BANGKOK - Deep-rooted political corruption and the heavy use of corruption cases for political gain are the two main problems in the country.
The views are great but that’s only because we are getting higher on a steep and dangerous road. Thailand’s lumbering journey towards the next election is like a car ride up a mountainous path made slippery and treacherous by rain. An accident might happen at any time, and, if it does, what now looks so near will suddenly appear so far.
It must be scary to be good, mustn’t it? This is a time when anyone can make a costly error, but this is also a time when just one tiny mistake is enough to blow everything to pieces. A lot is being asked of everyone. The driver must be careful, while the passengers must be patient, although a great number of them don’t trust him that much. The onlookers should do little more than hold their breaths, because any unwise move could send the driver into panic mode and the rest could be history.
This last phase of the journey is the scariest. There are some positive developments and there are things causing alarm. The aftermath of the August 7 referendum, which endorsed the controversial charter draft, has been peaceful. Opponents of the draft have reacted respectfully so far, while the military is easing its control, some say. Some politicians have begun to visit their constituents again.
The latest move by Prime Minister General Prayut Chan-o-cha was significant. He invoked Article 44 of the interim constitution to tone down measures controlling political activities. Future “national security” cases will no longer go before military courts, allowing the normal judiciary to step back in. Cynics may say he took that action because foundations for continued military control of politics had already been laid, but his move should be welcomed anyway.
Using military justice to try civilians charged with national-security offences wouldn’t bode well for a country preparing for its first post-coup election. In fact, bringing any charge related to national security always raises eyebrows, especially when the powers-that-be don’t come from an election. Prayut’s move should draw more compliments than criticism, and it’s part of the “great views” unfolding outside the window.
If only we could keep focusing on the views. Speculation has been building over how new mooted regulations will affect political parties.
Politicians, especially those in the Pheu Thai Party, whose elected government was overthrown by the 2014 coup, have condemned the entire agenda to 'reform' Thailand’s party system as totally undemocratic. The truth is that politicians themselves largely to blame for the proposed new regulations, which are purportedly intended to prevent Parliament being exploited to protect vested interests.
The moves to revamp the party system and the opposition to such ‘reform’ are not the only things that are making our steep climb fearsome. The trial of former prime minister Yingluck Shinawatra will enter a crucial phase soon. The verdict is expected by the end of this year. Making the ‘height’ even scarier is that Prayut has invoked good old Article 44 to facilitate asset seizures if it comes to that.
In addition, constitutional provisions will allow non-elected senators a big say in who should be the next prime minister in cases where no candidate gains enough votes in the lower house. All these potential developments could be seen as bias exercised against the Pheu Thai Party, whose status as a highly popular party can make it seem like bias exercised against democracy as a whole.

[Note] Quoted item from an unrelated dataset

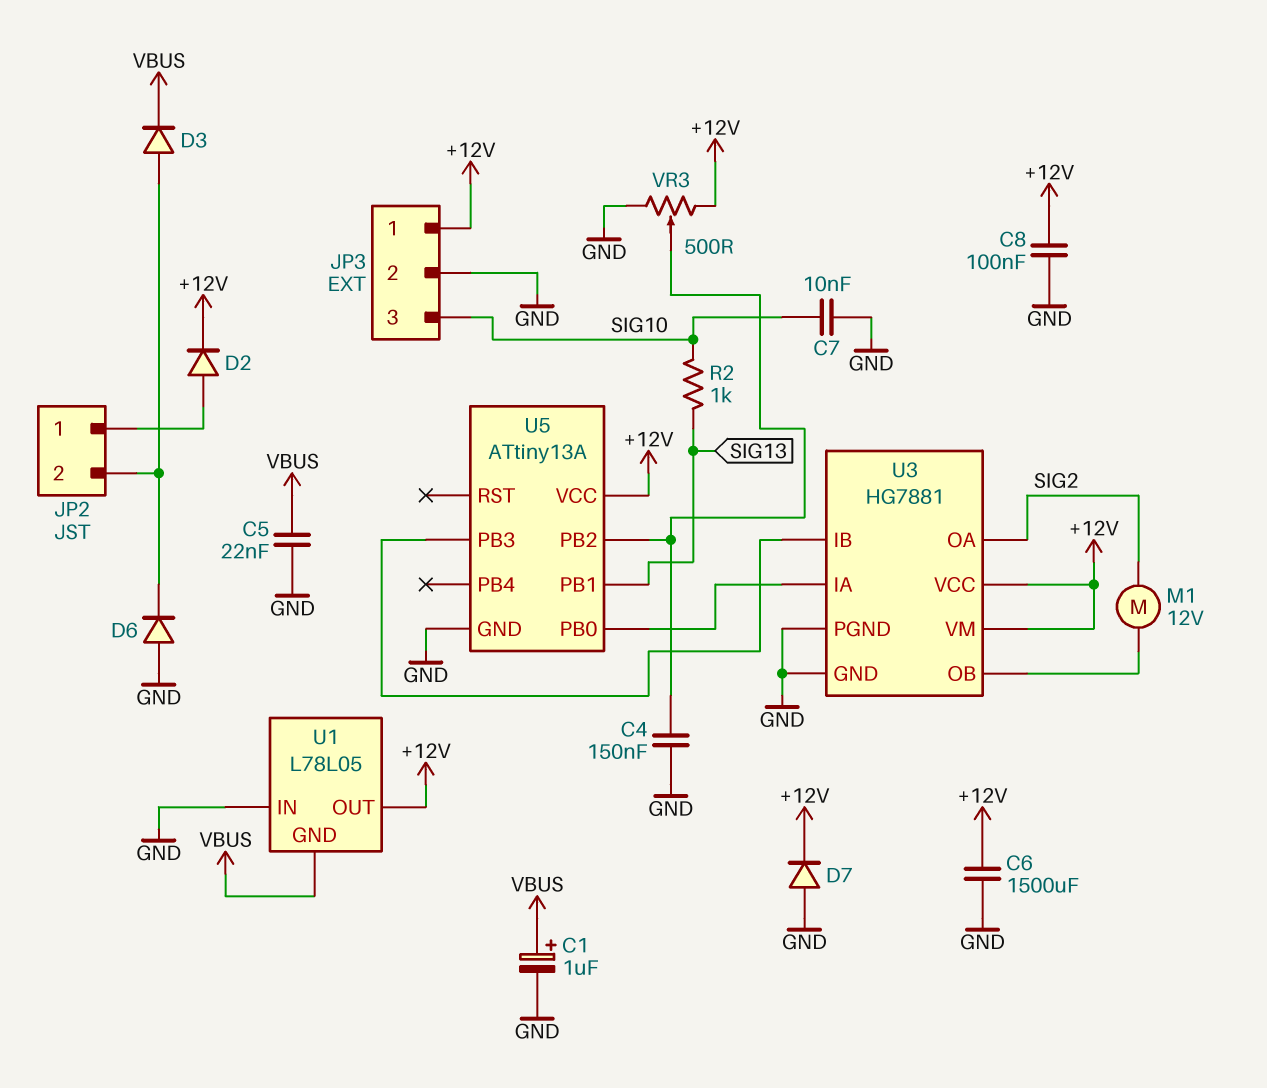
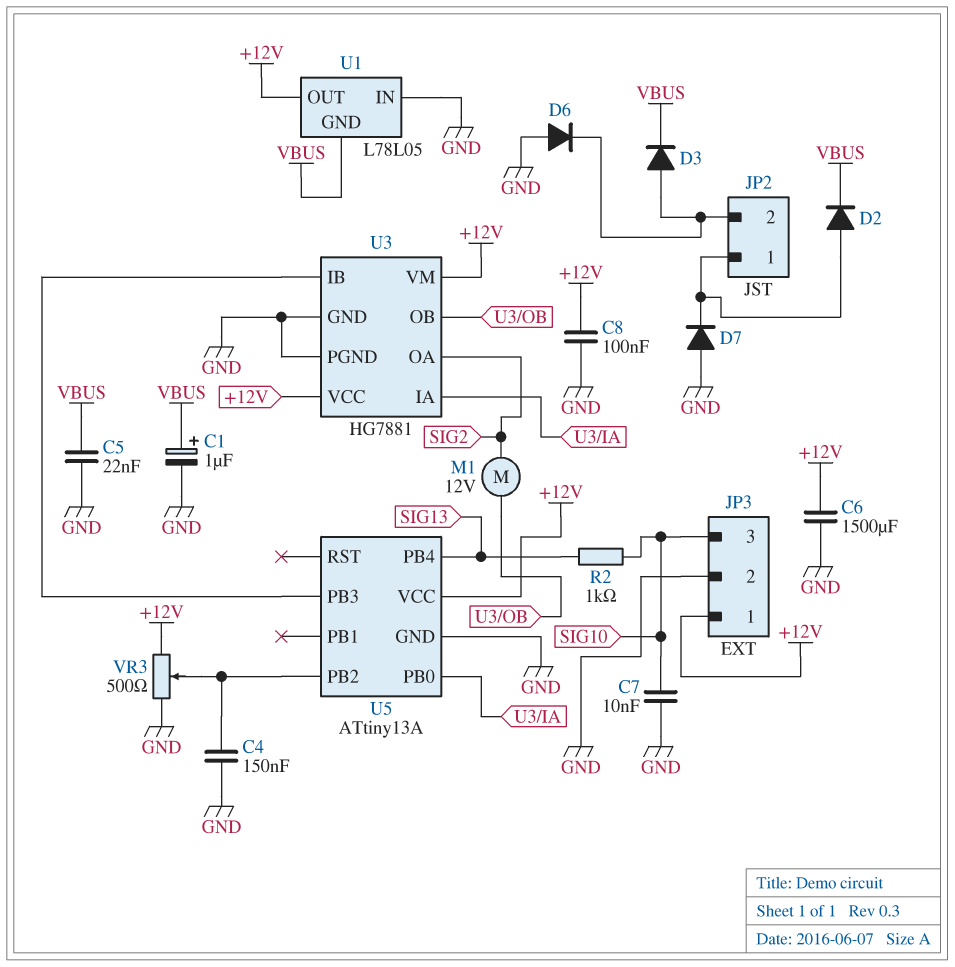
D2: diode (A JP2/1, K +12V) -> diode (A JP2/1, K VBUS)
D7: diode (A GND, K +12V) -> diode (A GND, K JP2/1)
U5 pin PB1: SIG13 -> none
U5 pin PB4: none -> SIG13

But if Thailand is to mature politically, ‘perception’ – and especially how the international community views the country – is less important than our own resolve. Some internationally unpopular measures may benefit Thailand in the long run. The country now has two main problems: Deep-rooted political corruption and the heavy use of corruption cases for political gain. These two have been feeding off each other.
Whether the measures designed to deal with them appear good or bad is not as crucial as how we use them. Implement them sincerely, and a revitalising destination looms ahead, but abuse or politicise them and a vicious circle beckons.
Whether or not Thailand is coping with the two problems the right way, the whole country is in that car inching toward the mountaintop. The onlookers will still be alive if the car crashes and burns. So they can shout out their advice, but at the end of the day, it’s what those inside the car do that matters.
Simply put, if the election is to be delayed, only Thais will truly suffer. This thinking might not satisfy everyone, especially those who view that wrong methods can only lead to wrong results. Some say we shouldn’t put the future in the hands of just one person, but this is a car ride, like it or not. What happens after we reach the peak is an entirely different story.